"""

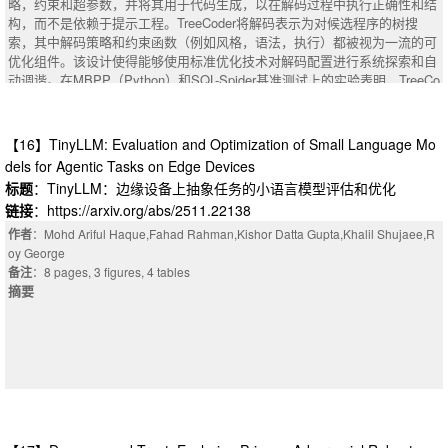
lenge for conditional materials discovery. This work introduces a multi-age
略，约束和超参数，并将其用于代码生成，以在解码过程中执行正确性和结
摘要
：Designing proteins de novo with tailored structural, physicochemica
nt, text gradient-driven framework that performs DP composition generatio
构，而不是依赖于提示工程。TreeCoder将解码表示为对候选程序的树搜
l, and functional properties remains a grand challenge in biotechnology, me
n under natural-language conditions by integrating three complementary fe
索，其中解码策略和约束函数（例如风格，语法，执行）都被视为一流的可
dicine, and materials science, due to the vastness of sequence space and
edback sources: LLM-based self-evaluation, DP-specific domain knowledg
优化组件。该设计使得能够使用标准优化技术对解码配置进行系统探索和自
the complex coupling between sequence, structure, and function. Current
e-informed feedback, and ML surrogate-based feedback. Analogous to ho
动调谐。在MBPP（Python）和SQL-Spider基准测试上的实验表明，TreeCo
state-of-the-art generative methods, such as protein language models (PL
w knowledge-informed machine learning improves the reliability of conventi
der在CodeLlama、Mistral和DeepSeek等开源模型上持续提高了准确性，通
Ms) and diffusion-based architectures, often require extensive fine-tuning,
onal data-driven models, our framework incorporates domain-informed text
常比它们的无约束基线表现得更好。
task-specific data, or model reconfiguration to support objective-directed d
gradients to guide the generative process toward physically meaningful reg
摘要
：Large language models (LLMs) have shown remarkable ability to ge
【16】TinyLLM: Evaluation and Optimization of Small Language Mo
esign, thereby limiting their flexibility and scalability. To overcome these li
ions of the DP composition space. Systematic comparison of three increm
nerate code, yet their outputs often violate syntactic or semantic constrain
dels for Agentic Tasks on Edge Devices
mitations, we present a decentralized, agent-based framework inspired by
ental configurations, (i) pure LLM generation, (ii) LLM generation with LLM
ts when guided only through natural language prompts. We introduce Tree
swarm intelligence for de novo protein design. In this approach, multiple la
标题
：TinyLLM：边缘设备上抽象任务的小语言模型评估和优化
reasoning-based feedback, and (iii) LLM generation with domain knowledg
Coder, the most general and flexible framework to date for exploring decod
rge language model (LLM) agents operate in parallel, each assigned to a s
链接
：https://arxiv.org/abs/2511.22138
e-guided feedback, shows that iterative guidance from knowledge-informed
ing strategies, constraints, and hyperparameters in LLMs, and use it in co
pecific residue position. These agents iteratively propose context-aware m
gradients improves stability-condition satisfaction without additional trainin
de generation to enforce correctness and structure during decoding rather t
作者
：Mohd Ariful Haque,Fahad Rahman,Kishor Datta Gupta,Khalil Shujaee,R
utations by integrating design objectives, local neighborhood interactions,
g data, achieving over 98% compositional validity and up to 54% stable or
han relying on prompt engineering. TreeCoder represents decoding as a tre
oy George
and memory and feedback from previous iterations. This position-wise, de
metastable candidates, surpassing both the LLM-only baseline (43%) and
e search over candidate programs, where both decoding strategies and co
备注
：8 pages, 3 figures, 4 tables
centralized coordination enables emergent design of diverse, well-defined
prior GAN-based results (27%). Analyses of ML-based gradients further re
nstraint functions - such as style, syntax, execution - are treated as first-c
摘要
sequences without reliance on motif scaffolds or multiple sequence alignm
veal that they enhance performance in in-distribution (ID) regions but beco
lass, optimisable components. This design enables systematic exploration
ents, validated with experiments on proteins with alpha helix and coil struc
me unreliable in out-of-distribution (OOD) regimes. Overall, this work provi
and automatic tuning of decoding configurations using standard optimisati
tures. Through analyses of residue conservation, structure-based metrics,
des the first systematic analysis of multi-agent, knowledge-guided text gra
on techniques. Experiments on the MBPP (Python) and SQL-Spider bench
and sequence convergence and embeddings, we demonstrate that the fra
dients for DP discovery and establishes a generalizable blueprint for MAS-
marks show that TreeCoder consistently improves accuracy across open-
mework exhibits emergent behaviors and effective navigation of the protei
driven generative materials design aimed at advancing sustainable technol
source models such as CodeLlama, Mistral and DeepSeek, often outperfor
n fitness landscape. Our method achieves efficient, objective-directed desi
ogies.
ming their unconstrained baselines by considerable margins.
gns within a few GPU-hours and operates entirely without fine-tuning or sp
ecialized training, offering a generalizable and adaptable solution for protei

"""

In the data above, start at the line that has "metastable candidates, surpassing", stop after the line that has "prior GAN-based results", and print every line in between exactly as it stands.

metastable candidates, surpassing both the LLM-only baseline (43%) and
e search over candidate programs, where both decoding strategies and co
备注
：8 pages, 3 figures, 4 tables
centralized coordination enables emergent design of diverse, well-defined
prior GAN-based results (27%). Analyses of ML-based gradients further re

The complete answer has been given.